▶ _Source text_:
┏━━

BookThug is a Toronto press that has been constantly evolving since it began operating as a micropress back in 1992. At that time the publisher, Jay MillAr, was working as a poetry editor at Coach House Books (learn all about them here) while publishing chapbooks, broadsides, and other limited editions on the side.
One phone call, however, changed all that. In 2004 the International Festival of Authors was putting on a Danish-themed festival and needed to find a Canadian publisher that would take on English translations of the Danish authors participating in the festival. While Coach House passed on the project, MillAr asked if he could take on a book with his BookThug imprint. And thus BookThug’s first “book with a spine” came into being: Pencil of Rays and Spike Mace by Niels Lyngso, translated by Gregory Pardlo (the American poet who won the Pulitzer Prize for Poetry earlier this year!).
Since officially launching in 2004, BookThug has published almost 175 titles, all of which fulfill their mandate of being innovative and contemporary, whether that’s fiction, non-fiction, poetry, or drama. Their aim is to publish books that “extend the tradition of, and continue the ‘conversation’ about, experimental literature.” To help provoke this additional engagement and ongoing conversation, BookThug has created a series of “departments” that bring together all of their titles and play with the idea of genres. These departments include: Department of Narrative Studies (fiction), Department of Critical Thought (essays), and the Department of Reissue (important texts that have fallen out of print).
This dedication to experimental literature and pushing boundaries has paid off for both BookThug and the writers they support. Aisha Sasha John published her first and second collections of poetry with BookThug, The Shining Material and THOU, respectively. THOU was a finalist for this year’s Trillium Book Award for Poetry. Ottawa poet Christine McNair published her first book, Conflict, with the press in 2012 and was a finalist for the Ottawa Book Award, the Archibald Lampman Award, and the ReLit Awards. Most notable is probably Phil Hall’s Killdeer, a collection of poetic essays, which won the Governor General’s Award for Poetry and the Trillium Book Award. It was also nominated for the Griffin Poetry Prize and received a third place distinction from the Alcuin Society for Excellence in Book Design in Canada.
But it’s not all about the awards. For BookThug it’s very much about community. The press itself is a family affair—day-to-day business is done at the Millar home and Hazel, Jay’s wife, came on board a few years ago as Managing Editor and Publicist (their son even spent “Take Your Kids to Work Day” with them … read all about it here).
In addition to their regular seasonal launches and readings, they also host a monthly reading series out of their home called HIJ House Reading Series. They invite one prose writer and one poet to come read while everyone eats lots of homemade pie. They usually only invite non-BookThug authors as it allows them to not only support other publishers and their authors but gives them a chance to indulge in their own CanLit love—they too love to fangirl (and boy) over their favourite authors!
While Grandma BookThug always says, “Just you wait, one of these days he’ll [Jay] get his foot in the door,” we think BookThug has very firmly carved out a name for themselves in the literary CanLit world. From innovative poetry to quirky fiction, you know you’ll be getting an interesting, thought-provoking read when you pick up a BookThug book. And now it’s easier to spot with a fresh new logo with a punch of colour!

┗━━

▶ _Supplied information_:
┏━━

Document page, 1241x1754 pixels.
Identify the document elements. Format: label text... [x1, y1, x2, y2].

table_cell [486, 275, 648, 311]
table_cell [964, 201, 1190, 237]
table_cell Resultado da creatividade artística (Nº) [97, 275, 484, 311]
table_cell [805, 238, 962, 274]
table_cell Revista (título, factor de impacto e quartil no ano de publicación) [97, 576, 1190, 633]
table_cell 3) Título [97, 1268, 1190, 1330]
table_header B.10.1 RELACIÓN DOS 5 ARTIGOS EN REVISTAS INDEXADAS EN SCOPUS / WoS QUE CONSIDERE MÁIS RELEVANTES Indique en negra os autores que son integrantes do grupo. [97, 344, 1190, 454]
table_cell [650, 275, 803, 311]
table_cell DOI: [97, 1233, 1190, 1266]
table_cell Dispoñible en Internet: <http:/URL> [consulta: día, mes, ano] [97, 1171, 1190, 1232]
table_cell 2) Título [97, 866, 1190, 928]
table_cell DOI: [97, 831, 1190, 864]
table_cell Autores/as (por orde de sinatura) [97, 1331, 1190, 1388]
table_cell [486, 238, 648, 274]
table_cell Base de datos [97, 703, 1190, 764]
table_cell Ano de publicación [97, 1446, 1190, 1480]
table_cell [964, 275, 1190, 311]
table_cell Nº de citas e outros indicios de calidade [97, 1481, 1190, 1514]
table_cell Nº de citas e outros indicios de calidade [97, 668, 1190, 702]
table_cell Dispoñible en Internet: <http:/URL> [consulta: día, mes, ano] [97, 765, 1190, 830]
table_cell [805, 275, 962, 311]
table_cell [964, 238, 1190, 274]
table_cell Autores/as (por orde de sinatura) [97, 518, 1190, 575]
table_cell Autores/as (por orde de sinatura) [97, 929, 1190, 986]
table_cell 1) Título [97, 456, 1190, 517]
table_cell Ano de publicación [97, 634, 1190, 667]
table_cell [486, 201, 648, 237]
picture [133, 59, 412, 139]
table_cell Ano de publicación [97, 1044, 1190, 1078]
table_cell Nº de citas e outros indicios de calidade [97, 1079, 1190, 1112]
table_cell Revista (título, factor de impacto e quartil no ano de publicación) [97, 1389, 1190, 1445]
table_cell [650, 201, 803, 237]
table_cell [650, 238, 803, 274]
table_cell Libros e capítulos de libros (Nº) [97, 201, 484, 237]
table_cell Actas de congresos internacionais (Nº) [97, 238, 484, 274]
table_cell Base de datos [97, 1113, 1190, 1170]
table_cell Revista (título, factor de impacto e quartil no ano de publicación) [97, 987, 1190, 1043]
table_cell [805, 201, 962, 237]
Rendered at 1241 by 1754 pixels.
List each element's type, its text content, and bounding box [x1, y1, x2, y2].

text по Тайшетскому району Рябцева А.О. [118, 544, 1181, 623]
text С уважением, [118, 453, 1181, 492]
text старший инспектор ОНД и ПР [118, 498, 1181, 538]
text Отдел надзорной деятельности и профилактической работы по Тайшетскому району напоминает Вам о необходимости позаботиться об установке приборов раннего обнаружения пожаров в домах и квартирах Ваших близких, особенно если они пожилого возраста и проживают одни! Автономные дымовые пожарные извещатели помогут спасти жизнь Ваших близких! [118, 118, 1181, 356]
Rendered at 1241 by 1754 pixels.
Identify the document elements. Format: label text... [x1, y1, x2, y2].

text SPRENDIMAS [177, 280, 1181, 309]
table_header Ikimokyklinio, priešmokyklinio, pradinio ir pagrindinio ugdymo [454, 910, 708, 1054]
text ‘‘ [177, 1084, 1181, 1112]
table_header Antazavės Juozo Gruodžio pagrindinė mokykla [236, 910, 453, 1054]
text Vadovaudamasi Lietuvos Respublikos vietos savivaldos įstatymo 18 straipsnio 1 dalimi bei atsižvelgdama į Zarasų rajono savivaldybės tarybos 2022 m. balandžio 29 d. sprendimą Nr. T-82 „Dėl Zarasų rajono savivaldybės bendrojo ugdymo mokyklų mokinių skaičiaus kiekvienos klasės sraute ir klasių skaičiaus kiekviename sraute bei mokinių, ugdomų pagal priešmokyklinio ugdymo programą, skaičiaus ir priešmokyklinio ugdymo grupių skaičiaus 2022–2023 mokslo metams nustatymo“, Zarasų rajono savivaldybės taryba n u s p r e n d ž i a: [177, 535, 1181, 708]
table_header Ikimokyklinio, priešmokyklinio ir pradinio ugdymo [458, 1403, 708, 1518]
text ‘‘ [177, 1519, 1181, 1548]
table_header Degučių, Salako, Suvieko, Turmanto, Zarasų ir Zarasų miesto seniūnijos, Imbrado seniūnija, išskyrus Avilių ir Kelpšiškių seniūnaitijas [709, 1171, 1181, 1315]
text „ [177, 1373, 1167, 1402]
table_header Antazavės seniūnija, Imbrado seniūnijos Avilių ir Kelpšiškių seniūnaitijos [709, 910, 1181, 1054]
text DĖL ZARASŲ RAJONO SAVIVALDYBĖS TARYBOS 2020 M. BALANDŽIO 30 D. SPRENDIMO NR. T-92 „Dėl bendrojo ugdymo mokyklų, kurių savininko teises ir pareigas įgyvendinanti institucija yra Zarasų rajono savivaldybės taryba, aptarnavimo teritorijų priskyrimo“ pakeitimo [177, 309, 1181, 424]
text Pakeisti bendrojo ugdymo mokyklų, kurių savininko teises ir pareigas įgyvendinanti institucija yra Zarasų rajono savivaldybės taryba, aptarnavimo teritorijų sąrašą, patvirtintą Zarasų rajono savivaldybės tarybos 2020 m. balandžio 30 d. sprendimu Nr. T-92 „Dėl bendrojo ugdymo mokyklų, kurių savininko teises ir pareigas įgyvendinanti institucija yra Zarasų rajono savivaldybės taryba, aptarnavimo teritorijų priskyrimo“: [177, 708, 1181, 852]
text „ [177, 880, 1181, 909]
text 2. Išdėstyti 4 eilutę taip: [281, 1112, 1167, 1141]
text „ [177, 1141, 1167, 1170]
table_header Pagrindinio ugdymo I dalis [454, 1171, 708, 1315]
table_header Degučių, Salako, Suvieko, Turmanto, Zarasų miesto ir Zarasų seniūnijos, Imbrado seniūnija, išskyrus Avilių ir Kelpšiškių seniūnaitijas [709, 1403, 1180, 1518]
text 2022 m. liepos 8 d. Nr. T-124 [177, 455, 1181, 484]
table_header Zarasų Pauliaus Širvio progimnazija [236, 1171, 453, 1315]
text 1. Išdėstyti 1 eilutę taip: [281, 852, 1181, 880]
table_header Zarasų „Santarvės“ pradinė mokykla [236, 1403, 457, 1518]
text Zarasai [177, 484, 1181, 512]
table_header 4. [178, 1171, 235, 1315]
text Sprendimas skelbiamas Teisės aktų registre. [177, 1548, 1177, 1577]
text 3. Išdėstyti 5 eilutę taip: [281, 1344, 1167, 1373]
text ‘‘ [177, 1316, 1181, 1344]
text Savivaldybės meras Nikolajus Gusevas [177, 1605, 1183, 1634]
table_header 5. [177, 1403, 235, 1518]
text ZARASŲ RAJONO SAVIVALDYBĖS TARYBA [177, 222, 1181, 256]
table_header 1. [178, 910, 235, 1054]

┗━━

▶ _Prompt A_:
From the BookThug piece, return the passage starting with "But it’s not" and going on through "their favourite authors!", copied word for word.
▶ _Prompt B_:
List the departments that the BookThug piece names as part of the press's series.

▶ _Final answer A_:
But it’s not all about the awards. For BookThug it’s very much about community. The press itself is a family affair—day-to-day business is done at the Millar home and Hazel, Jay’s wife, came on board a few years ago as Managing Editor and Publicist (their son even spent “Take Your Kids to Work Day” with them … read all about it here).
In addition to their regular seasonal launches and readings, they also host a monthly reading series out of their home called HIJ House Reading Series. They invite one prose writer and one poet to come read while everyone eats lots of homemade pie. They usually only invite non-BookThug authors as it allows them to not only support other publishers and their authors but gives them a chance to indulge in their own CanLit love—they too love to fangirl (and boy) over their favourite authors!

▶ _Final answer B_:
Department of Narrative Studies (fiction)
Department of Critical Thought (essays)
Department of Reissue (important texts that have fallen out of print)